**TAREFAS A REALIZAR:**
• 1. De acordo com o comentário sobre Lucas 5, que acontecimento, na ordem do tempo, precedeu a cura da sogra de Simão?
• 2. Liste todos os Evangelhos que o comentário sobre Lucas 5 menciona pelo nome.
• 3. Por favor, dê continuidade ao comentário sobre Lucas 5, começando logo após a última frase apresentada.

**TEXTO:**
########################################

Origem: Livro: Os Evangelistas
Lucas 5 – 9:50
Lucas 5
Entramos agora no capítulo 5, cujos materiais, geralmente, encontramos em outros Evangelhos. Eu notaria especialmente apenas o que é característico.
Posso observar novamente que nosso evangelista não está muito ocupado com meras circunstâncias (como a ordem do tempo e coisas semelhantes), porque ele trata mais com homens e com princípios. E assim seria entre nós. Se alguém estivesse narrando a outro alguns acontecimentos para familiarizá-lo com os eventos, ele teria o cuidado de anotar com precisão os detalhes de tempo e lugar; mas se ele estivesse usando os eventos apenas com o propósito de ilustrar princípios ou reforçar verdades, ele seria menos cuidadoso quanto a tais coisas. Assim, temos uma cena neste capítulo que, em termos de tempo, precedeu muito do que já tivemos no capítulo anterior. O chamado de Simão para ser um pescador de homens, por exemplo, na verdade precedeu a cura da sua sogra; mas aqui o chamado vem depois (veja Mateus 4; 8; Marcos 1). Mas isso não importa para Lucas. Seu propósito não é determinar o que veio primeiro, mas nos dar princípios; dar-nos Deus e o homem. E, consequentemente, embora ele seja indiferente às circunstâncias, revela, no chamado de Simão, grandes princípios morais que os outros evangelistas não registraram.

########################################

**DADOS EXTRAÍDOS:**

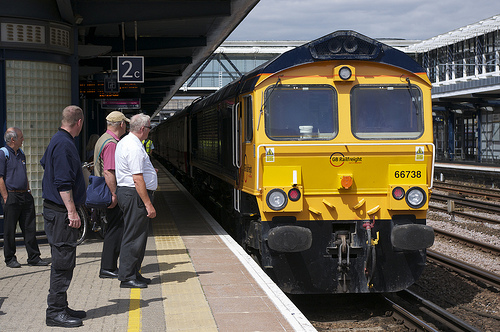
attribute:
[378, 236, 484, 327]
rails — train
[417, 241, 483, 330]
tracks — train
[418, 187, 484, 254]
tracks — train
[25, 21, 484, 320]
station — train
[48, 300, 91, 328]
shoes — black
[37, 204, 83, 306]
pant — black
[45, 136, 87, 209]
shirt — blue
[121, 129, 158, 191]
shirt — white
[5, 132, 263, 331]
ground — concrete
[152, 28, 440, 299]
train — black, yellow, arriving, commuter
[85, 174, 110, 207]
bag — blue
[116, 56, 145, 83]
sign — hanging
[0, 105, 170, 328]
people — waiting, standing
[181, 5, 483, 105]
sky — cloudy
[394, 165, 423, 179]
number — 66738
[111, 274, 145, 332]
line — yellow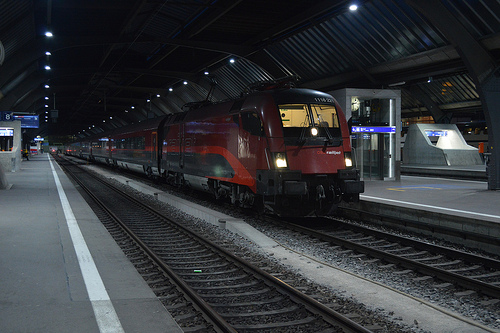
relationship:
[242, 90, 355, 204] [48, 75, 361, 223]
cabin of train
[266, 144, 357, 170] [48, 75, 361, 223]
headlights of train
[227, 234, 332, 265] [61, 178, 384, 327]
gravel between tracks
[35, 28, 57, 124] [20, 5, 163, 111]
lights are on roof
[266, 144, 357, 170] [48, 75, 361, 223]
headlights are on train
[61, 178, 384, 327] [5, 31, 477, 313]
tracks are in station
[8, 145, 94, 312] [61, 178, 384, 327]
walkway beside tracks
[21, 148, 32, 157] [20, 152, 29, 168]
man sits on chair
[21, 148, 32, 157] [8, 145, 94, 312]
man on walkway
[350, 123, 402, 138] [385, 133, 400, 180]
sign on pole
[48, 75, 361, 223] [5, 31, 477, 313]
train in station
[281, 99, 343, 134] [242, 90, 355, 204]
windows on cabin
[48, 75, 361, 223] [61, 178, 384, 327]
train on tracks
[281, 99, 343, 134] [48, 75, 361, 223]
windshield on train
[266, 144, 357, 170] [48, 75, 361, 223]
headlights on train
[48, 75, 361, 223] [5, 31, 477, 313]
train passing through station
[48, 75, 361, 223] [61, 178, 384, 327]
train rolls on tracks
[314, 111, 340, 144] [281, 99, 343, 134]
wipers on windows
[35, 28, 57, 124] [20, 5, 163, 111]
lights on roof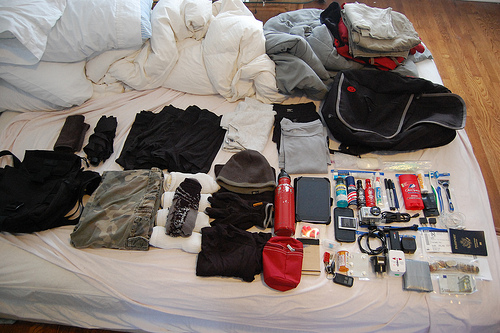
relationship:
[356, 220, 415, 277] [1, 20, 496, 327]
adapter on mattress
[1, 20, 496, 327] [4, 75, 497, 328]
mattress has white sheet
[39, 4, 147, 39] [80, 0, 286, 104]
pillows on white sheet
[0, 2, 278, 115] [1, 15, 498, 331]
bedding wad on bed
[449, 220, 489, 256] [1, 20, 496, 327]
passport on mattress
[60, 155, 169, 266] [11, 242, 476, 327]
army pants on mattress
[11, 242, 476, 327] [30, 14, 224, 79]
mattress with white sheet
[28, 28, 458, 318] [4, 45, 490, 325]
ink pens on mattress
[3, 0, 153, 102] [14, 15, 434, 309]
pillows on bed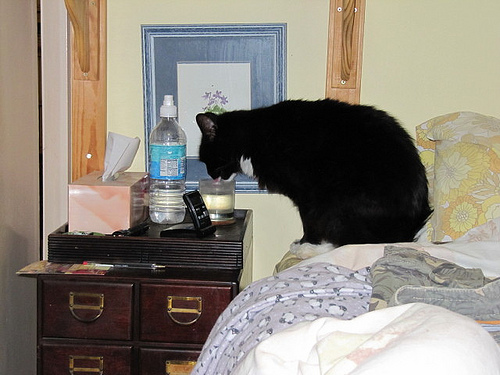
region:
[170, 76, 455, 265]
the cat is on the bed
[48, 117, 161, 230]
a box of tissues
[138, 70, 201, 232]
a bottle of water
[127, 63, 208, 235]
the bottle is plastic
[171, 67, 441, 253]
the cat is black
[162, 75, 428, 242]
the cat has a white patch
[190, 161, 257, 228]
a glass of water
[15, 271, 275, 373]
these are wooden drawers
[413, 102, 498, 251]
this pillowcase has a floral print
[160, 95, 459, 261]
the cat is drinking the water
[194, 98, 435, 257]
black cat with white paws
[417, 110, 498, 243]
yellow and orange pillow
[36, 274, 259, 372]
small wooden night table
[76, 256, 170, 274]
black pen on table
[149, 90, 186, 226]
water bottle with blue label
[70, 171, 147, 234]
orange tissue box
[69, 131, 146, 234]
tissue sticking out of tissue box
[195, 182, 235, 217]
white glass candle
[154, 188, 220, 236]
black folding alarm clock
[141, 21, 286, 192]
purple flower paiting framed in blue frame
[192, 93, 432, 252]
The cat is black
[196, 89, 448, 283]
The cat is sitting on the bed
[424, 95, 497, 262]
The pillow cover is yellow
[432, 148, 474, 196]
The pillow cover has flowers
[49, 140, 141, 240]
The tissue box is pink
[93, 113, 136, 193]
The tissues are white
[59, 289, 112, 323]
The drawer pull is gold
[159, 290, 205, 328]
The drawer pull is gold.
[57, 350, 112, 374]
The drawer pull is gold.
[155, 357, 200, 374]
The drawer pull is gold.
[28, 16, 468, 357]
cat sitting on a bed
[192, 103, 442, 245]
cat drinking out of a glass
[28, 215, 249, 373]
side tables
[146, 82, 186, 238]
water bottle on the end table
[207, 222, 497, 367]
sheets on the bed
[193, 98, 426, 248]
black cat on the bed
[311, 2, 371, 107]
wooden brackets for shelves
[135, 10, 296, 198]
picture frame above the side table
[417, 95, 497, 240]
pillow on the bed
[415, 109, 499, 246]
70s flower print pillow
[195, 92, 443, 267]
a black and white cat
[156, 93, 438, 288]
a cat drinking from it's owner's glass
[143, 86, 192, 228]
plastic bottle of water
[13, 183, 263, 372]
a bedside table made of wood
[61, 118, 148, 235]
a box of kleenex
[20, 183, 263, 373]
an alarm clock on a nightstand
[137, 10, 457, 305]
a cat having a drink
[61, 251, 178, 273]
a ballpoint pen on a wooden platform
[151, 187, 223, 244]
an electronic digital alarm clock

########################################

**RESPOSTAS DO EXERCÍCIO:**
• 1. O chamado de Simão para ser um pescador de homens.

• 2. Lucas, Mateus e Marcos.

• 3.
E realmente essa revelação é impressionante. Ela nos dá uma visão do homem sendo realmente trazido sob o poder de Deus. Não havia nada em uma pesca abundante, mesmo que fosse tão grande e inesperada quanto pudesse ser, que naturalmente se conectasse com a convicção do pecado. Mas no caminho de Deus havia. Pois é sempre a descoberta de Deus que leva ao arrependimento ou à verdadeira convicção do pecado. É somente na luz de Deus que podemos nos conhecer devidamente. Era o julgamento comum de todos aqueles que, antigamente, possuíam o temor de Deus, que não podiam vê-Lo e viver. Eles carregavam essa consciência com eles desde que Adão se retirou da presença de Deus entre as árvores do jardim. Manoá julgou que ele deveria morrer porque tinha visto Deus. Gideão esperava o mesmo. Ezequiel caiu prostrado no chão, e a formosura de Daniel foi transformada em corrupção quando eles entraram em contato com a glória. Isaías aprendeu a impureza de seus lábios, quando viu o Rei, o Senhor dos exércitos. Isso era conhecerem a si mesmos corretamente, não por si mesmos nem entre si mesmos, mas por Deus. Eles descobriram que estavam aquém ou destituídos da Sua glória (Rm 3:23).
Assim acontece agora com Pedro. A glória tinha chegado muito perto dele. Outros poderiam não tê-la percebido. O que era uma grande pescaria para pescadores comuns senão um arremesso de sorte? Mas um pequeno assunto falará grandes coisas no ouvido de uma alma que Deus está guiando. Um buraco na parede é o suficiente para mostrar a um profeta grandes abominações; e para tal uma nuvem não maior que a mão de um homem está cheia das obras e louvores de Deus. Aquele que podia comandar a plenitude do mar estava agora diante de Pedro. Uma pesca abundante é agora a glória para um pecador guiado pelo céu; e assim que a glória está ao seu lado, como esteve em outros no passado, Pedro aprende sobre si mesmo. Seus olhos veem Deus, e Pedro abomina a si mesmo no pó e nas cinzas.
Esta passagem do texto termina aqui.